The Italian made Everol 12/0 and Hawaiian made double jet bullet by Morris lures showed this Japanese blue marlin they meant business.


----------



## lowprofile (Jan 6, 2013)

....


----------



## lowprofile (Jan 6, 2013)

230lbs. Still outweighed it by 15.


----------



## Jason (Oct 2, 2007)

Always cool to see these out of country posts!!! You gonna do anything special w/ the bill or just dry it out? I know that middle rod would be a pain to retrieve ifin it got hit wouldn't it? Great job and be safe over there! Fixed the pic fer ya!


----------



## lowprofile (Jan 6, 2013)

That middle rod did get hit. That's the one that Marlin took. Haha. I'm tall enough I can grab it and unclip it. I have all the reels set at 20-22lbs of drag for the troll so they aren't too difficult to move around the back when we hook up. 

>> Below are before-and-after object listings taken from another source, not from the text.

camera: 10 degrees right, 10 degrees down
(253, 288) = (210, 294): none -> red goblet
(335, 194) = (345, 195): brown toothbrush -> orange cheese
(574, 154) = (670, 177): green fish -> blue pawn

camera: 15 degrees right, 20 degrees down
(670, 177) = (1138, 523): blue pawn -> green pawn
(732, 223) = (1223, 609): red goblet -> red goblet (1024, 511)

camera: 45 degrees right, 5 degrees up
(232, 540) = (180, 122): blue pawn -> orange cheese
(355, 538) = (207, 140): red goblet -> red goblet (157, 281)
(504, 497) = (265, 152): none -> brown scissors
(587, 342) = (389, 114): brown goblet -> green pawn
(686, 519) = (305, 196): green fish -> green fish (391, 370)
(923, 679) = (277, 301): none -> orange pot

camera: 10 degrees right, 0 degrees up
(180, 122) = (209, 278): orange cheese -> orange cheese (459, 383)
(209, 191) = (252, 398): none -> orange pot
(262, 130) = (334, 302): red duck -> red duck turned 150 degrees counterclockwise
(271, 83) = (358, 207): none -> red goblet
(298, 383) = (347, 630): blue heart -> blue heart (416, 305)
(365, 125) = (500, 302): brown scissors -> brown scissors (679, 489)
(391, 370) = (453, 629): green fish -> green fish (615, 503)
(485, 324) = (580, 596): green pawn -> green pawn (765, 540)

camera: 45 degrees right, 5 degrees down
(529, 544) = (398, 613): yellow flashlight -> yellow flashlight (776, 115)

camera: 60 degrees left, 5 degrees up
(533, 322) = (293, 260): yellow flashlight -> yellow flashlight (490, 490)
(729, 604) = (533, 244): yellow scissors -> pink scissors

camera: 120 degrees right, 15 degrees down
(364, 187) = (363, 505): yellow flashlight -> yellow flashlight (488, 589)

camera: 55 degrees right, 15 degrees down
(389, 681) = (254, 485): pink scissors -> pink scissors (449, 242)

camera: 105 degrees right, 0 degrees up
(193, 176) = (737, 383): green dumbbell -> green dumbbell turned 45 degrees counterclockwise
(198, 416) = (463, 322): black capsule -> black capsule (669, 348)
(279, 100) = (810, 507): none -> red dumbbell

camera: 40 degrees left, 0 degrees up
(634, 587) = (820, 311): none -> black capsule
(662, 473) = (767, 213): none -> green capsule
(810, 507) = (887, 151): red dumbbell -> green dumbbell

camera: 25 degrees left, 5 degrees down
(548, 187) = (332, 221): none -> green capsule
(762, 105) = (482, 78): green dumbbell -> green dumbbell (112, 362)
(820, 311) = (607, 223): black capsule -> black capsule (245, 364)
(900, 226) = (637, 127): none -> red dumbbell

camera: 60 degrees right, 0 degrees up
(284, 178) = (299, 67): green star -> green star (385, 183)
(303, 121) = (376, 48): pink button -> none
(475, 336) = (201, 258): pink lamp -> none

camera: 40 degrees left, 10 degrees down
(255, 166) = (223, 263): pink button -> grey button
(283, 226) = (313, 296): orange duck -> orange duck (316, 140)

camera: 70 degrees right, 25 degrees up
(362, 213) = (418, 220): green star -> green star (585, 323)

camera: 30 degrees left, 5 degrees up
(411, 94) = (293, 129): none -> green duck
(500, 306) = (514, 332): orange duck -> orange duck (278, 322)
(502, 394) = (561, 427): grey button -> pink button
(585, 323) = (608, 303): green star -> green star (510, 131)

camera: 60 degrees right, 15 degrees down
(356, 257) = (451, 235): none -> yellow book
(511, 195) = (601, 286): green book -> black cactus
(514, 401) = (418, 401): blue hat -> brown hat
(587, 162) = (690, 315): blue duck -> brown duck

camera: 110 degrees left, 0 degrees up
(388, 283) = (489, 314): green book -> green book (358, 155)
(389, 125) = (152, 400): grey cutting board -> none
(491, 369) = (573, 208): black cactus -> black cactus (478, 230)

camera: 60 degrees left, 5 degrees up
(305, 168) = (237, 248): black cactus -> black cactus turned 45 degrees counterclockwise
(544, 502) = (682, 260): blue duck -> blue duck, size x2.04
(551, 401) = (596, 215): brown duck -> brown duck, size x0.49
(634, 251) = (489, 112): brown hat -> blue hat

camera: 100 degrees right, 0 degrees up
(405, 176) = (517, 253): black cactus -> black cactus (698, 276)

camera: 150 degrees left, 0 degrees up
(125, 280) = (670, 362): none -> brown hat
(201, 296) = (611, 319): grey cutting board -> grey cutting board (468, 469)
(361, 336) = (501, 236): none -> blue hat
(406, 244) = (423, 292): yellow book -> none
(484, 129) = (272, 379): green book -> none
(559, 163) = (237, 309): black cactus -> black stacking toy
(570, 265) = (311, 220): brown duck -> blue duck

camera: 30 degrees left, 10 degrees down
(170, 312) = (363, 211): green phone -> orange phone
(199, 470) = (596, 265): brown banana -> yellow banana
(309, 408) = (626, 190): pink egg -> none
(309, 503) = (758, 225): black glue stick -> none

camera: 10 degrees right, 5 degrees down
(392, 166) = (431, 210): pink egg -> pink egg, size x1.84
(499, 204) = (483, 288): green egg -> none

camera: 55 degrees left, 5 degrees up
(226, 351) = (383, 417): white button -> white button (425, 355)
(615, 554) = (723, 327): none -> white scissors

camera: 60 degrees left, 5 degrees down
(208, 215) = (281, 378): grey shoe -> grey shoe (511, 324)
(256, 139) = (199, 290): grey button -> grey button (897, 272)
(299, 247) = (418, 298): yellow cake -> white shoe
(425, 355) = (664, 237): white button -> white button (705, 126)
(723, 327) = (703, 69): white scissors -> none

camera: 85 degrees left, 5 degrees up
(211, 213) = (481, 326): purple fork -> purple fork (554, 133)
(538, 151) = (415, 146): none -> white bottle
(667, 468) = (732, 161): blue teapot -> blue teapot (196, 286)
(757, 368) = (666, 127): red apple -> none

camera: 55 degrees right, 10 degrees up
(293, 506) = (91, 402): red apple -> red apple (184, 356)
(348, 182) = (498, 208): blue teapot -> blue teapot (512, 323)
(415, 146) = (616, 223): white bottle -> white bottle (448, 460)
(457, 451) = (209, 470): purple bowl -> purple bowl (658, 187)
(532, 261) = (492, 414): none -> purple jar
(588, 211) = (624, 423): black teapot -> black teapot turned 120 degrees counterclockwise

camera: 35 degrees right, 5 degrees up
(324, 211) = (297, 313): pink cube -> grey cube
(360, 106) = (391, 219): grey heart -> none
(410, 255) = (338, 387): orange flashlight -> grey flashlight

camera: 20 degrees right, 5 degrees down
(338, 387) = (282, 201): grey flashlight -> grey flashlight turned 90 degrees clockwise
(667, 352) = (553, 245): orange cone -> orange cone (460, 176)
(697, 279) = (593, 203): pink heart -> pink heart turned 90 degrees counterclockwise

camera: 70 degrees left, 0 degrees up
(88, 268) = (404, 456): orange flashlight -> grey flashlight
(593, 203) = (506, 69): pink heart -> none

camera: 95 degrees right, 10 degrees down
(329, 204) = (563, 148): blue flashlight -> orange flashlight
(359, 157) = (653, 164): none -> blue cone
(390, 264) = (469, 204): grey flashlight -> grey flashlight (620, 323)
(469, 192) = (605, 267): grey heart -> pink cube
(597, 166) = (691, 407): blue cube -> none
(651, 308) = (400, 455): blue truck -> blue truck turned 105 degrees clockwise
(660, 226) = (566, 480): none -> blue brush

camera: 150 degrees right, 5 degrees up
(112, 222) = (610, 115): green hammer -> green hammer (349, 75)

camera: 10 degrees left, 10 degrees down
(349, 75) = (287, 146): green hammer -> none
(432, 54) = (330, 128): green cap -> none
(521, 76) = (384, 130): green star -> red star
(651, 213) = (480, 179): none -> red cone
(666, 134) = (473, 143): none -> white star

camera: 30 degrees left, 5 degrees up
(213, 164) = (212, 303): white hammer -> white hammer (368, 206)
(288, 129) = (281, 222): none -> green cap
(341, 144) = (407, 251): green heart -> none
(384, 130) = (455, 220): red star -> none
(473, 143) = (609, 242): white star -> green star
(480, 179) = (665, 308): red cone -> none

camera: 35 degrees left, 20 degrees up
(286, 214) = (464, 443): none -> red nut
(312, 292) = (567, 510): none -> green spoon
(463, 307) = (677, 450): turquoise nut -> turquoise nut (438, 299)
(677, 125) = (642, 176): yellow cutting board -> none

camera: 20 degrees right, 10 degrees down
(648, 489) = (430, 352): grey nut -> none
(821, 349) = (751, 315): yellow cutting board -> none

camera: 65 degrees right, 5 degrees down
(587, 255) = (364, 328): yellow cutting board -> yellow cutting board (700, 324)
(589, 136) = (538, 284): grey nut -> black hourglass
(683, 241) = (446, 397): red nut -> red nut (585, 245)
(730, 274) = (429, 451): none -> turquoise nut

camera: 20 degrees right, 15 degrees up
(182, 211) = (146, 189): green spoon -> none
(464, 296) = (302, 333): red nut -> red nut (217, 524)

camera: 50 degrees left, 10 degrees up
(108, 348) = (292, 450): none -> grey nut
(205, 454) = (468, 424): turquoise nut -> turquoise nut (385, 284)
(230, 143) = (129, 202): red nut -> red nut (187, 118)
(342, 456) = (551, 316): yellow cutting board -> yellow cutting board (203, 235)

Nothing really special. I have two in my freezer right now I have to go drop off in the pile. I'll square off the back and probably mount them on small pieces of wood to display. That way when I'm old and all the fish in the world are gone I can tell my grand kids I did my part.


----------



## Jason (Oct 2, 2007)

lowprofile said:


> That middle rod did get hit. That's the one that Marlin took. Haha. I'm tall enough I can grab it and unclip it. I have all the reels set at 20-22lbs of drag for the troll so they aren't too difficult to move around the back when we hook up.
> 
> Nothing really special. I have two in my freezer right now I have to go drop off in the pile. I'll square off the back and probably mount them on small pieces of wood to display. That way when I'm old and all the fish in the world are gone I can tell my grand kids I did my part.


Curse you tall folk I didn't know if those bills can be sanded smooth and scrimshawed or something like that...Only thing I have ever seen are bills mounted in boat houses as decoration...


----------



## lowprofile (Jan 6, 2013)

Btw, there's a crazy rumor going around that Marlin are no good to eat... That's absolutely not true! They are one of the best tasting fish out there. Of course we bleed and ice everything right away.


----------



## kanaka (Oct 3, 2007)

Jason said:


> Curse you tall folk I didn't know if those bills can be sanded smooth and scrimshawed or something like that...Only thing I have ever seen are bills mounted in boat houses as decoration...


I'd like a mount like this.


----------



## WhyMe (Apr 21, 2013)

Kewl report.
Whyme


----------